Sunday, June 15, 2008
Before I went to the Loretta Lynn concert Friday night at Stubb's, someone made a comment to me that "the only reason Loretta Lynn can even play Stubb's is because Jack White revived her career and that the crowd at Stubb's would be nothing more than a sea of hipsters anticipating a possible guest appearance on stage by White himself."
While Jack White certainly introduced Lynn to a whole new audience with his work on her highly acclaimed 2004 album, Van Lear Rose, the core constituency of country music listeners needed no introduction whatsoever. With a career that includes 17 Number 1 albums and 27 Number 1 singles on the country charts as well as an Oscar-winning movie about her life, Loretta Lynn needs little, if any, help from Jack White.

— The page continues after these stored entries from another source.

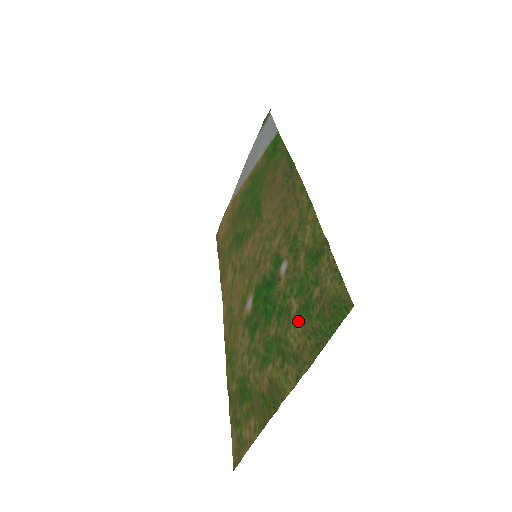
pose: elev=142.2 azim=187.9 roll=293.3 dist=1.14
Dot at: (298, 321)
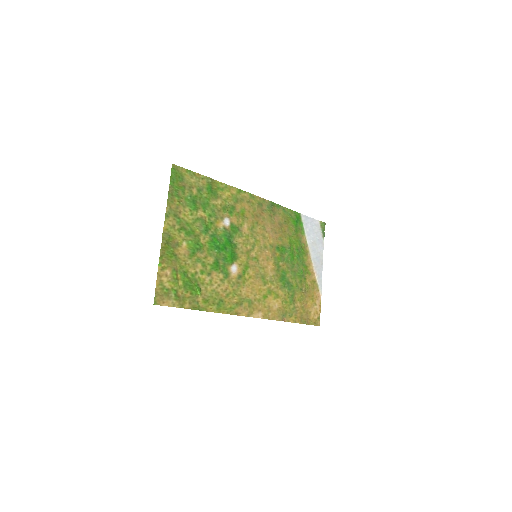
Dot at: (192, 211)
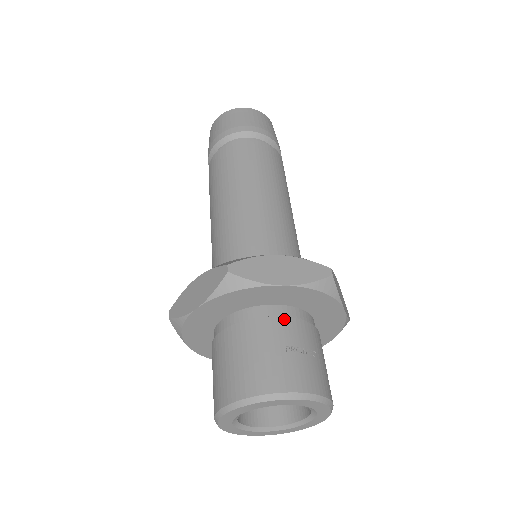
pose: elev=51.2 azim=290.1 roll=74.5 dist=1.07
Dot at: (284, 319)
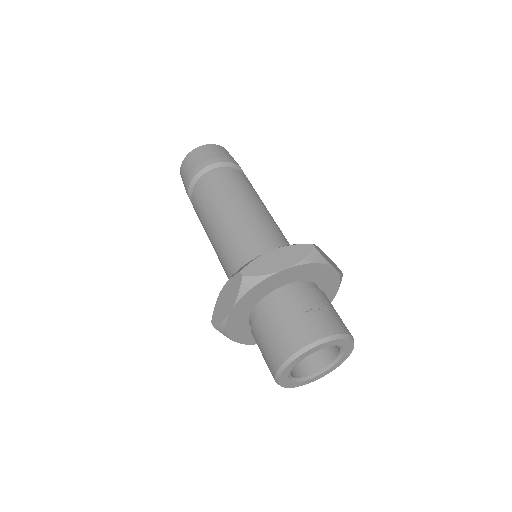
Dot at: (295, 293)
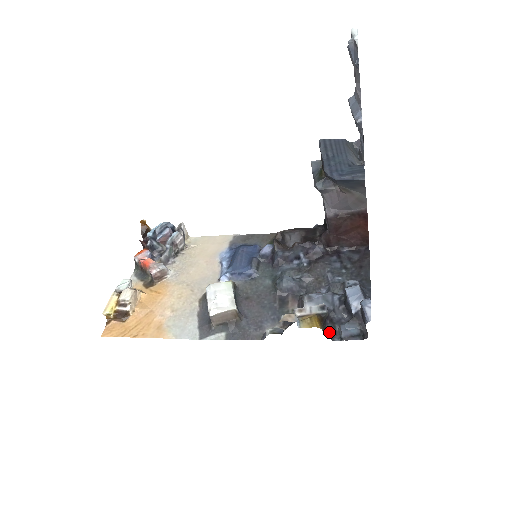
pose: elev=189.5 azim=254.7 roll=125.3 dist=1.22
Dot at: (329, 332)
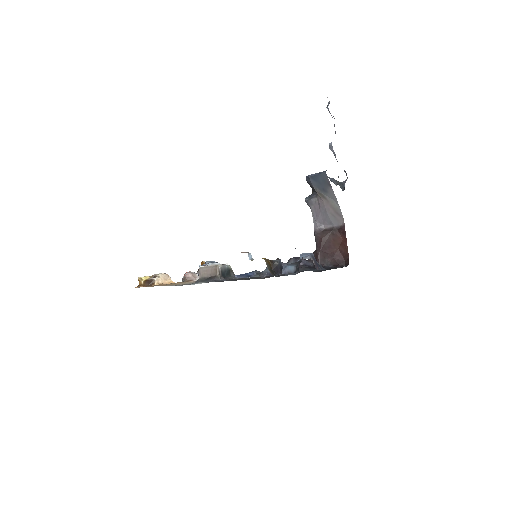
Dot at: (275, 275)
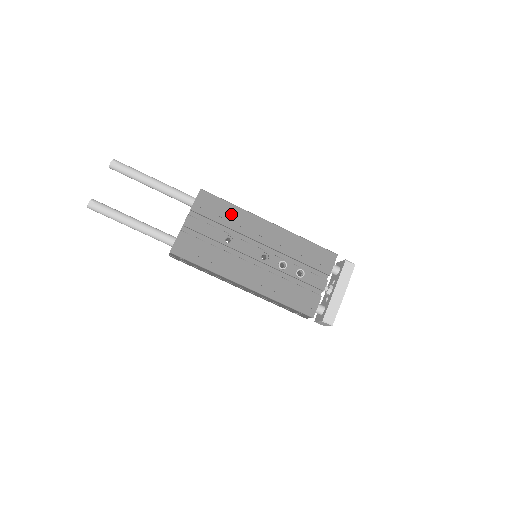
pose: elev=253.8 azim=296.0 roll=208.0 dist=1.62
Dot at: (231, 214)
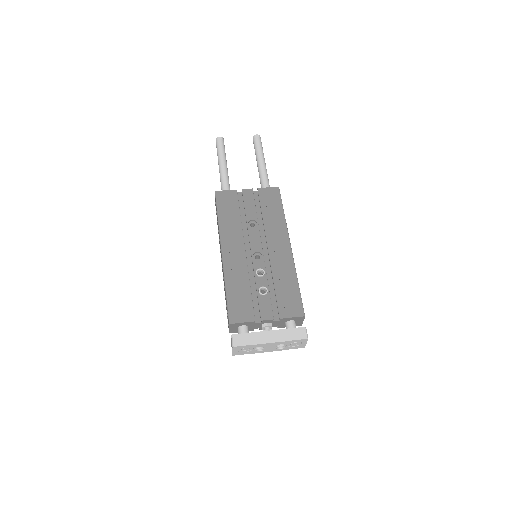
Dot at: (275, 215)
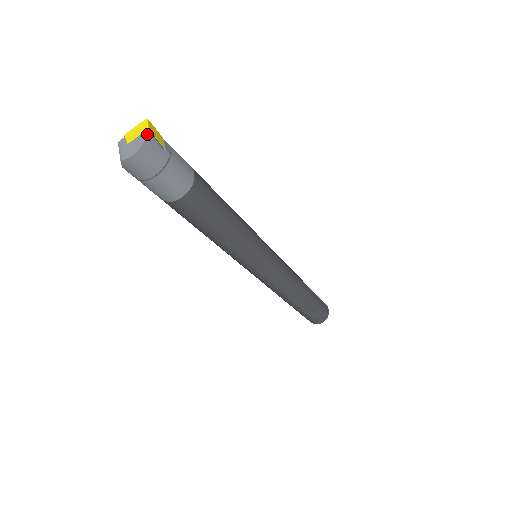
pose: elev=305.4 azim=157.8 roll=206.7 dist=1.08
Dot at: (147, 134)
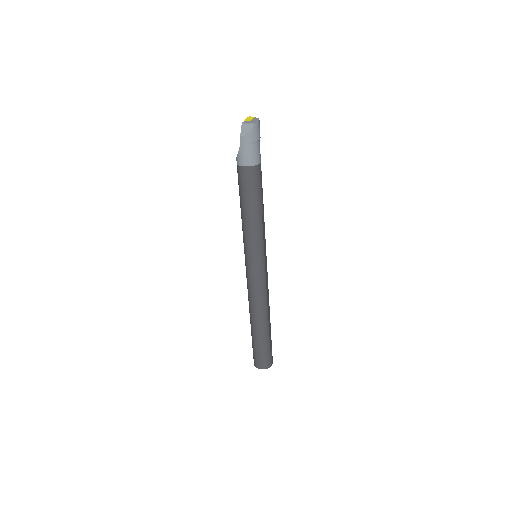
Dot at: occluded
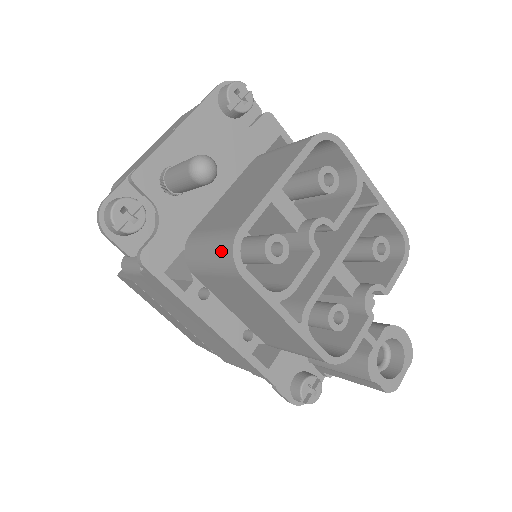
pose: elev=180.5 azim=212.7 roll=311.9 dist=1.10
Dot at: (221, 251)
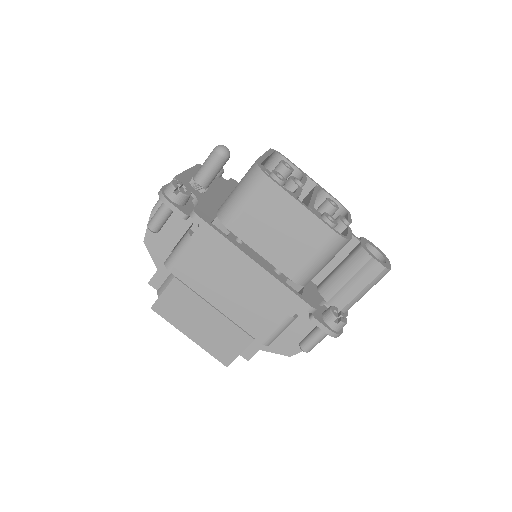
Dot at: (250, 177)
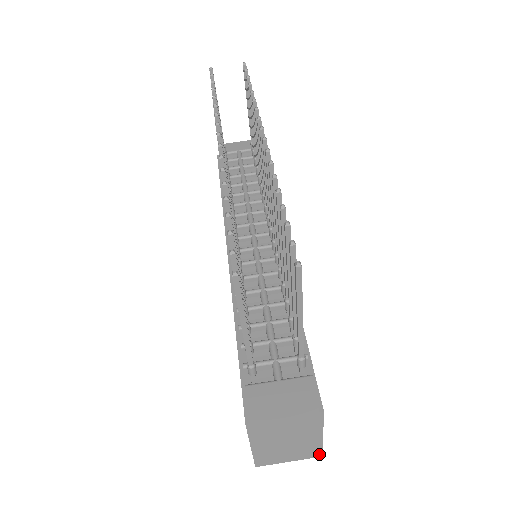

And while many misinformed individuals continue to believe that country artists are nothing more than conservative, Christian hillbillies; Loretta Lynn wrote songs that were banned from many radio stations including her song "The Pill," about the sexual liberation brought about by the introduction of birth control pills, as well as a protest song against the Vietnam War entitled "Dear Uncle Sam." In the current climate of manufactured country pop stars, Loretta Lynn is one of the few who talks it like she walks it. In my opinion, she is the undisputed queen of country.
As for this "sea of hipsters" that I was supposedly wading through Friday night, they did a good job of disguising themselves as blue-collar, rednecked Texans who adore Loretta Lynn, a country music icon who did not sing one, solitary song from Van Lear Rose. Hey, when you've got 27 Number 1 singles under your belt, how much help do you really need from a White Stripe anyway?